▸ Excerpted passage
## Monday, September 9, 2013

### ## More on global temperature spectra and trends.

In my previous post, I looked at ARIMA models and their effect on uncertainty of temperature trend, using autocorrelation functions. I was somewhat surprised by the strength of apparent periodicity with a period of 3-4 years.

It is plausible to connect this with ENSO, so in this post I want to probe a bit with FFT's, removing ENSO and other forcings in the spirit of Foster and Rahmstorf. But first I'd like to say something about stat significance and what we should be looking for.

Statistical significance is to do with sampling. If you derive a statistic from a sample of a population, how much would it vary if you re-sampled. How this applies to time series statistics isn't always clear.

If you measure the average weight of people on a boat, and you are interested in whether that boat will float, then yo don't need statistical significance. You only need to measure accurately. But if you want to make inferences about a class of people on boats, then you do. And you need to define your population carefully, and decide to worry about variables like age and sex.

A trend is just a statistic;  is a measure of growth. You can quote a trend (for a fixed period) for something that is growing exponentially, not of course expecting it to be constant over other times. Trend is a weighted average, and the same issue of statistical significance applies. You can quote a trend for 20 Cen temperature anomaly without worrying about its properties as a sample, or that it was not very linear. But if you want to make inferences about climate, you do need to treat it as a sample, and form some model of randomness. That involves the study of residuals, or deviation from linearity, and so apparently non-random deviation from linearity also becomes important, because you have to distinguish the two.

The autocorrelation functions of the previous post illustrate (and help to solve) the issue. Short term lags form the basis of the stochastic models we use (ARIMA). But once we get beyond lag ten or so, there is behaviour that doesn't look like those models. Instead it is due to periodicities, and quadratic terms etc.

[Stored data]
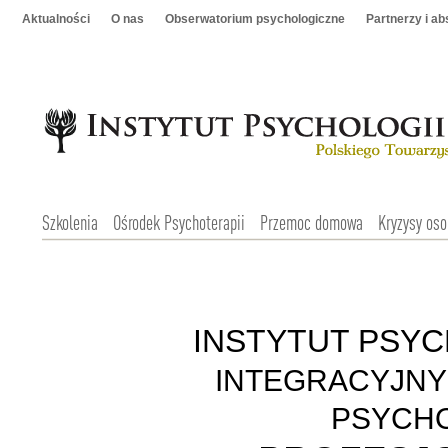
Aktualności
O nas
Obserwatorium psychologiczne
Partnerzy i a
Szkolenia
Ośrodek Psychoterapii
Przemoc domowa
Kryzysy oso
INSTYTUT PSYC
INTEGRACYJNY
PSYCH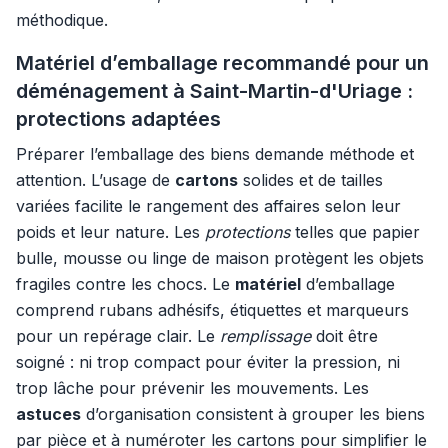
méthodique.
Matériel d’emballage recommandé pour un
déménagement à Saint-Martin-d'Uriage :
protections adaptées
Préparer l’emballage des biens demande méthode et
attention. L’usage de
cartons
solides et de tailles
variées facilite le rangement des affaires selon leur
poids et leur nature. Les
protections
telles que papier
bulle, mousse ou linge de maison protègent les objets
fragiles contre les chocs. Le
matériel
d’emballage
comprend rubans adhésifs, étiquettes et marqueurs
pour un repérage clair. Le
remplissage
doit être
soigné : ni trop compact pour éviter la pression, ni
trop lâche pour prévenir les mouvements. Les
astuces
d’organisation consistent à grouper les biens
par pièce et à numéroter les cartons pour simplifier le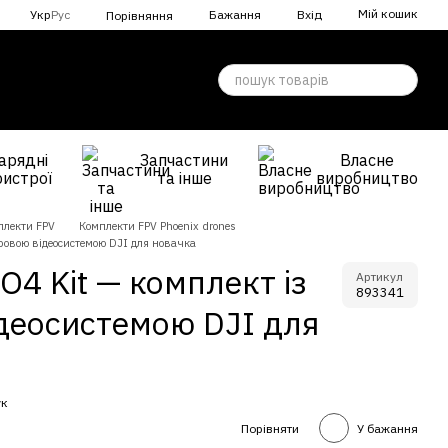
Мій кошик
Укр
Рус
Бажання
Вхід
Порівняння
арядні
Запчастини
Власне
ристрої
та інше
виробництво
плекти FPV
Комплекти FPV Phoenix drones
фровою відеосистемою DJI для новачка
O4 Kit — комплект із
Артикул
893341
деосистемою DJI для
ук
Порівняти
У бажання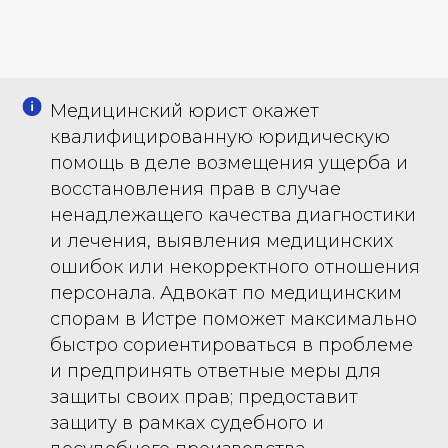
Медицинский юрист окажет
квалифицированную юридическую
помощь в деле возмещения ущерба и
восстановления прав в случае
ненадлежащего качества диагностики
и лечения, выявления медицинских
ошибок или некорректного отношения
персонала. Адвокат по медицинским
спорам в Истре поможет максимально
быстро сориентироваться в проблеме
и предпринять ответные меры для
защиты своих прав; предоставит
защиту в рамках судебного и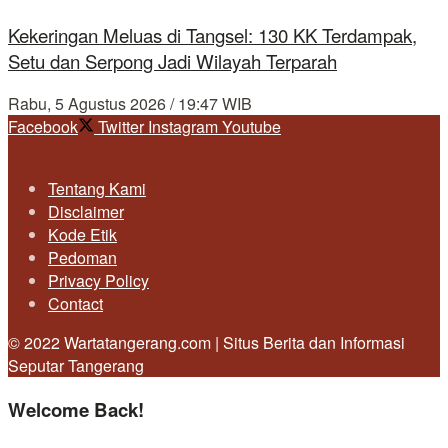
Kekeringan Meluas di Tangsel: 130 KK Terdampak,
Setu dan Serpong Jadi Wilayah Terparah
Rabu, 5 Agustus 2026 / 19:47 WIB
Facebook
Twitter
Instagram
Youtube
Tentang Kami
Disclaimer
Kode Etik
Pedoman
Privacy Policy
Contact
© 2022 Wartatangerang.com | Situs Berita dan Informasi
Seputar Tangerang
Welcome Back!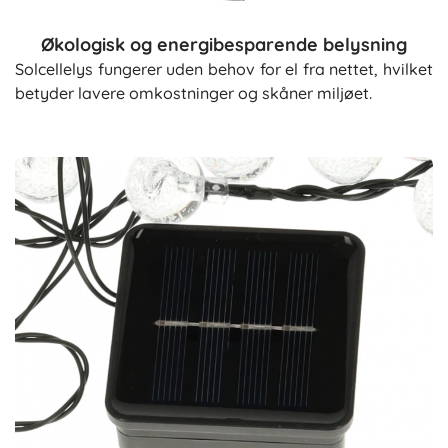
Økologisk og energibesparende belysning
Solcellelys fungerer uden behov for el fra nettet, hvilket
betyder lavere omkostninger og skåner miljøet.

* * *

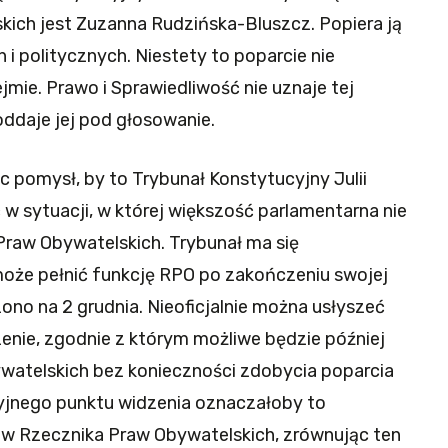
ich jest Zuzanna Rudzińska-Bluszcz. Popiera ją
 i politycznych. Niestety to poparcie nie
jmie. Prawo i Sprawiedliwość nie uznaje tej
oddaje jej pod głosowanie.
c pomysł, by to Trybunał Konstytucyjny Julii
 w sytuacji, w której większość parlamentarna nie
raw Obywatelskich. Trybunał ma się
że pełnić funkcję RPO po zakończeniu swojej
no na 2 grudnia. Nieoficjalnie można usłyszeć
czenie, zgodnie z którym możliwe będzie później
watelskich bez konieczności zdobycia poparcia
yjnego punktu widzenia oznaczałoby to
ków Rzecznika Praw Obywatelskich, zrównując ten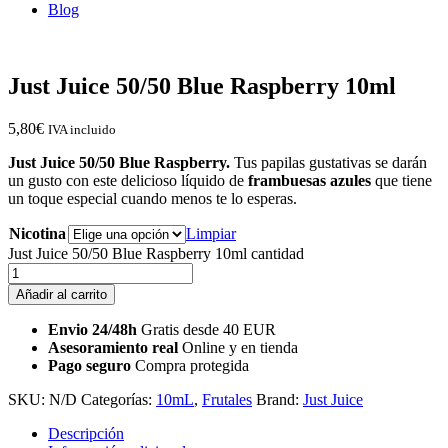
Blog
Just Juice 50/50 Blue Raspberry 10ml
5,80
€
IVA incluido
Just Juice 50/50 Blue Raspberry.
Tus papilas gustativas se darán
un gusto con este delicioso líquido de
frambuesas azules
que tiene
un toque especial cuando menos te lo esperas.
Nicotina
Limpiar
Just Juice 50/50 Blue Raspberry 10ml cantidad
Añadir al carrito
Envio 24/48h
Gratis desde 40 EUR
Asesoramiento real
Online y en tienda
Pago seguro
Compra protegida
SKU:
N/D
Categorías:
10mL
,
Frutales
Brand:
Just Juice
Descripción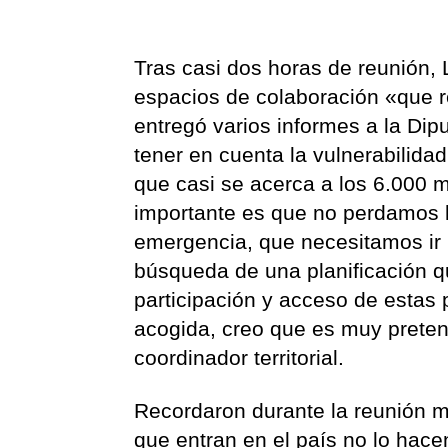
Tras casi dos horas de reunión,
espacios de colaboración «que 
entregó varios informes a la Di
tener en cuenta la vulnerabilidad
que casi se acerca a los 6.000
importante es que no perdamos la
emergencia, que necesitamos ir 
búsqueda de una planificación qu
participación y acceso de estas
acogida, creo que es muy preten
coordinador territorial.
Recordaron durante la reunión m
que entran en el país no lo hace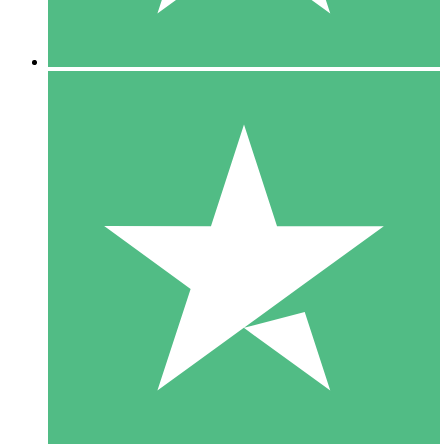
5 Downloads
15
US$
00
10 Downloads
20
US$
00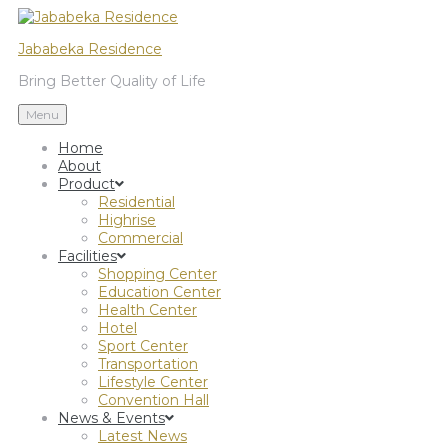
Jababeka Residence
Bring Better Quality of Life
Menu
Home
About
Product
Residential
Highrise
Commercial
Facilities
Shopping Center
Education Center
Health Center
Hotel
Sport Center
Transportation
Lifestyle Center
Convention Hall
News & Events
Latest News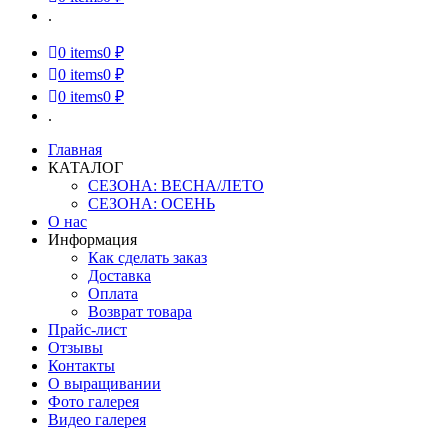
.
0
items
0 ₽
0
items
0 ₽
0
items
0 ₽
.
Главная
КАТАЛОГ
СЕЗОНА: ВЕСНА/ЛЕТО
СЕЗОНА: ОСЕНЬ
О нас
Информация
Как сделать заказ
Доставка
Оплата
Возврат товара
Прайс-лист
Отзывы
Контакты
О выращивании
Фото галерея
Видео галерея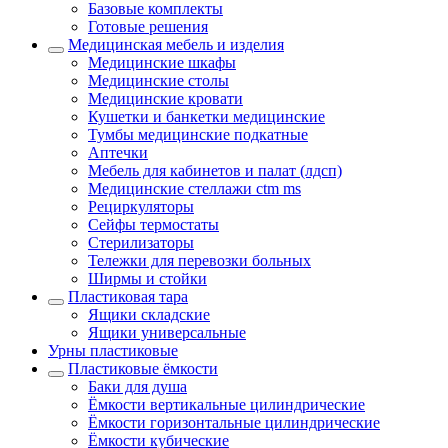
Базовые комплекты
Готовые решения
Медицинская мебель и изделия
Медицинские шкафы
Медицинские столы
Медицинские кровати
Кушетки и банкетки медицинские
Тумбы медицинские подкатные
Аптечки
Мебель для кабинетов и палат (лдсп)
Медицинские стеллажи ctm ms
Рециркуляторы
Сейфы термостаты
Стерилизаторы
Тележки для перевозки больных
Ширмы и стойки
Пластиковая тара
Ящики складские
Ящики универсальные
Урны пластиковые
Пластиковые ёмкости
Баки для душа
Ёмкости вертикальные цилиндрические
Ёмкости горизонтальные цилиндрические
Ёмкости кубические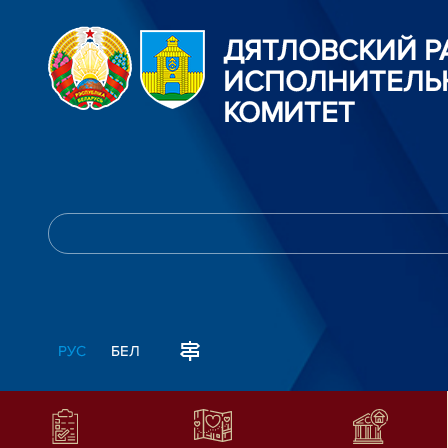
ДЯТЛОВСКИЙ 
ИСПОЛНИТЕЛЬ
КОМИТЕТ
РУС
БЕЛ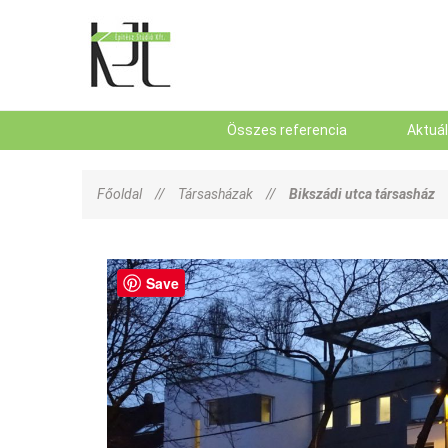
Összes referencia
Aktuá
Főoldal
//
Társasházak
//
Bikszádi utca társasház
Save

--

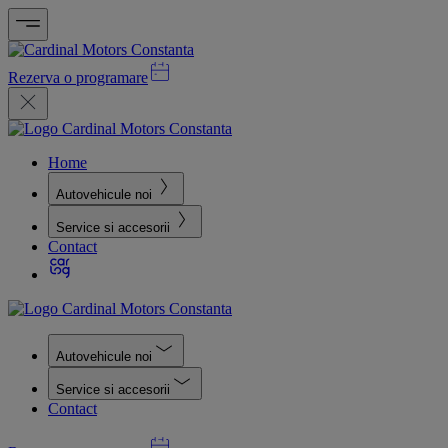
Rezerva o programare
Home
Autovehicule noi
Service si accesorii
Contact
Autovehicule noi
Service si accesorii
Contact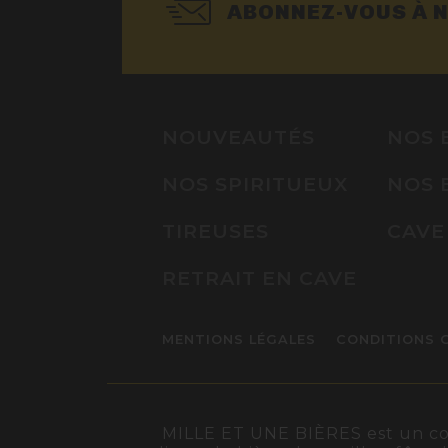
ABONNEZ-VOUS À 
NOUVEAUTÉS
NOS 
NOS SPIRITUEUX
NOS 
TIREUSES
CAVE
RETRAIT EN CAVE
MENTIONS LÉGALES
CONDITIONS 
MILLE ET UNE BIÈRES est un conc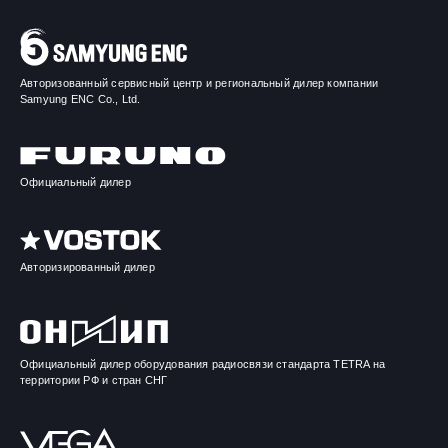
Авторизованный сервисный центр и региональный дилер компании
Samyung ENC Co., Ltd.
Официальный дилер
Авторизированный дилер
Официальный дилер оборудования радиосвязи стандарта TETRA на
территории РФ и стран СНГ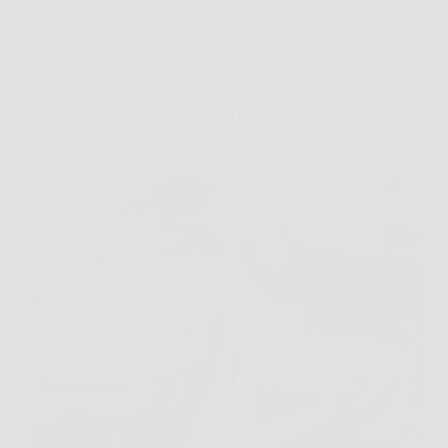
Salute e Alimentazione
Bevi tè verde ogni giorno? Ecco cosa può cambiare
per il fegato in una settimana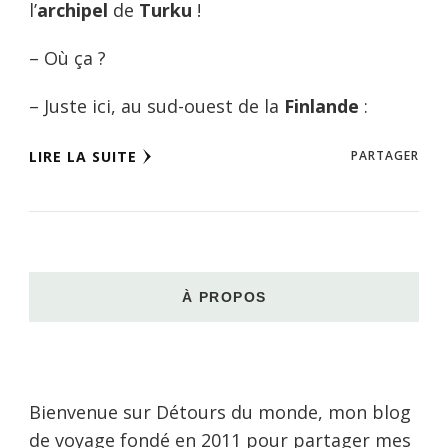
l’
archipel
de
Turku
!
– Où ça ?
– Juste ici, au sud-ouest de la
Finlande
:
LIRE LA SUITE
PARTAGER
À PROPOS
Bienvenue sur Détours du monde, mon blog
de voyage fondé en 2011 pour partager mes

▸ Things to do
A - In the post on global temperature spectra and trends, what period did the surprisingly strong apparent periodicity have?
B - Extend the post on global temperature spectra and trends, beginning after its final sentence.

▸ Answer section
A - A period of 3-4 years.

B -
Now in that case, the (lag stochastic/secular) regions were not well separated, and it is likely that the secular effects are messing with the ARIMA models.

So, coming back to what "sampling" means here. It's a notion of, what if we could rerun the 20th cen? Of course, with GCM's we can. But would the secular effects repeat too? ENSO is a case in point. It has aspects that can be characterised - periods etc. But they aren't exactly predictable. Phase certainly isn't. Should they have some kind of stochastic representation?

We can defer that by using what we know of that instance of ENSO forcing (and volcanic and solar) to try to focus more on the ARIMA part of the acf's. I'll do that here by looking at the Foster and Rahmstorf residuals.

#### Power spectra

But first I'll revisit the previous analysis and its apparent periodicity. Here are the acf's:

And here are the corresponding power spectra, which are the discrete Fourier transforms of the acf's

You can see the prominent peak at about 0.22 yr-1 (45 months) which Is likely ENSO related.

#### Removal of forcings

Foster and Rahmstorf (2011) used known forcings (ENSO, volcanic and solar) to regress against temperature, and showed that the residuals seemed to have a much more even trend. I did my own blog version here. But for this exercise I used the F&R residuals described by Tamino.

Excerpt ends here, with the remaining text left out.